WHAT THIS TASK INVOLVES: The answer must be an exact copy of the lines from the one holding "remove &lt;buffer&gt; as" through the final line of the entries, and nothing else.

# # # # # # #

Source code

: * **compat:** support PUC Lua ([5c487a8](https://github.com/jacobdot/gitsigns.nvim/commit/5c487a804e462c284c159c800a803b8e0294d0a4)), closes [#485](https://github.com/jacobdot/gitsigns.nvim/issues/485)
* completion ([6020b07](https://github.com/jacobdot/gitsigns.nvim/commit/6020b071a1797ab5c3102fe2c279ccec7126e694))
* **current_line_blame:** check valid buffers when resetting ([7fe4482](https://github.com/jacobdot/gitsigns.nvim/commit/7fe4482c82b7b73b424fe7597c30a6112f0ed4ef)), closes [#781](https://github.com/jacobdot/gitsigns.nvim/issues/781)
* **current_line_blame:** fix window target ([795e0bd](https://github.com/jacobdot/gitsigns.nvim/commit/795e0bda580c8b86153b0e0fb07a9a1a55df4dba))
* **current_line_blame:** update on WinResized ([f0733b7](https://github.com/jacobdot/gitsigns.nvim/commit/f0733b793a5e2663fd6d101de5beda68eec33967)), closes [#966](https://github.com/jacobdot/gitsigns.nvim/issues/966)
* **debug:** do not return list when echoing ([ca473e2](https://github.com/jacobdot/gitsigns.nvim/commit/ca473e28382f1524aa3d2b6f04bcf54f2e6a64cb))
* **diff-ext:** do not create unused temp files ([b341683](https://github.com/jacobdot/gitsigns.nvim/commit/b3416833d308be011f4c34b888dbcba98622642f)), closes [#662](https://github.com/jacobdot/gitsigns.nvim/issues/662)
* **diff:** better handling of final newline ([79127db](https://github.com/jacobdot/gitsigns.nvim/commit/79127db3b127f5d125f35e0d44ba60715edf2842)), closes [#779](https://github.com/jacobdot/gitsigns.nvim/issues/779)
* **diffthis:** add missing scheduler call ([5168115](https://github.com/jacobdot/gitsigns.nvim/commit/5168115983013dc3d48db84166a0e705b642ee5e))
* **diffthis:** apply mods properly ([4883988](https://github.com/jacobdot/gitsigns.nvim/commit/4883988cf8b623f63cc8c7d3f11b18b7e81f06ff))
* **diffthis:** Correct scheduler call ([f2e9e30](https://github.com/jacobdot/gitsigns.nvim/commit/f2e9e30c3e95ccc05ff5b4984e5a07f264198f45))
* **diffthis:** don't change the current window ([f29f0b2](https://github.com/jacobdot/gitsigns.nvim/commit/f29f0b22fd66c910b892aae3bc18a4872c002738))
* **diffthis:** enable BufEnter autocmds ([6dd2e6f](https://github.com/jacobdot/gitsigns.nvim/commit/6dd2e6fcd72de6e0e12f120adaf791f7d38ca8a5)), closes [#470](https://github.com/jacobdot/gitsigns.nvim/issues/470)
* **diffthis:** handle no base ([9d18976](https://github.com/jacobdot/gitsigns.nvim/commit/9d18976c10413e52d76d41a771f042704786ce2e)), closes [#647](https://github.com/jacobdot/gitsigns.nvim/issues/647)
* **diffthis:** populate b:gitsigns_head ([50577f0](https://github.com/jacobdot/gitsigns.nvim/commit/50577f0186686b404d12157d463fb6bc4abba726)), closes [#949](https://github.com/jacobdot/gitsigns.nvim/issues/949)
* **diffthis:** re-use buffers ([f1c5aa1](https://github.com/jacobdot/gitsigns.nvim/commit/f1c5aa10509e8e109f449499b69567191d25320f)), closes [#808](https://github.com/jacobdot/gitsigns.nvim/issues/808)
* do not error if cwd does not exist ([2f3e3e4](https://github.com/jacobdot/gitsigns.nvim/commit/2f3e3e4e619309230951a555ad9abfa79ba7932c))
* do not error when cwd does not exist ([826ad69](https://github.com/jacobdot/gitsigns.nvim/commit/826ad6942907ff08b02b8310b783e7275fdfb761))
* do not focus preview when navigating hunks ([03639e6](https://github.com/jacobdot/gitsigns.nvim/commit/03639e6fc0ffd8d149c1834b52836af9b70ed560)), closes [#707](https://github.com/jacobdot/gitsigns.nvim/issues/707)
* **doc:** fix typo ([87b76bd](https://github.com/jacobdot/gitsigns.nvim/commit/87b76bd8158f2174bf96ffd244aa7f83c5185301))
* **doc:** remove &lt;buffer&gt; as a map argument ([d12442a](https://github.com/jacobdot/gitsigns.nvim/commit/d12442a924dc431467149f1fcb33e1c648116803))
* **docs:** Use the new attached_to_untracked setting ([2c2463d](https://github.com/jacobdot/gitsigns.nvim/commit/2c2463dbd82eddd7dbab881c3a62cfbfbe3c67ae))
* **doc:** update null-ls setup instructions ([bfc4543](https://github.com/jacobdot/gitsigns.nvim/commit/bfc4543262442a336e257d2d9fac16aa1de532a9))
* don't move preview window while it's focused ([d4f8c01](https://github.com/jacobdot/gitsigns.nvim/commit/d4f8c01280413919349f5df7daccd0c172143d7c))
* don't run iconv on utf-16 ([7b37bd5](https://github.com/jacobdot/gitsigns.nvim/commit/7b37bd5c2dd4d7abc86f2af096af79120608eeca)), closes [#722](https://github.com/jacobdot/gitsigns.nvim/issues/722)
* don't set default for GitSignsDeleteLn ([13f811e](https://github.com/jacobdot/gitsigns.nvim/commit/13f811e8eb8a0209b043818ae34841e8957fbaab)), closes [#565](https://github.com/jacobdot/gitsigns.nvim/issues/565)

# # # # # # #

ANSWER BOX:
* **doc:** remove &lt;buffer&gt; as a map argument ([d12442a](https://github.com/jacobdot/gitsigns.nvim/commit/d12442a924dc431467149f1fcb33e1c648116803))
* **docs:** Use the new attached_to_untracked setting ([2c2463d](https://github.com/jacobdot/gitsigns.nvim/commit/2c2463dbd82eddd7dbab881c3a62cfbfbe3c67ae))
* **doc:** update null-ls setup instructions ([bfc4543](https://github.com/jacobdot/gitsigns.nvim/commit/bfc4543262442a336e257d2d9fac16aa1de532a9))
* don't move preview window while it's focused ([d4f8c01](https://github.com/jacobdot/gitsigns.nvim/commit/d4f8c01280413919349f5df7daccd0c172143d7c))
* don't run iconv on utf-16 ([7b37bd5](https://github.com/jacobdot/gitsigns.nvim/commit/7b37bd5c2dd4d7abc86f2af096af79120608eeca)), closes [#722](https://github.com/jacobdot/gitsigns.nvim/issues/722)
* don't set default for GitSignsDeleteLn ([13f811e](https://github.com/jacobdot/gitsigns.nvim/commit/13f811e8eb8a0209b043818ae34841e8957fbaab)), closes [#565](https://github.com/jacobdot/gitsigns.nvim/issues/565)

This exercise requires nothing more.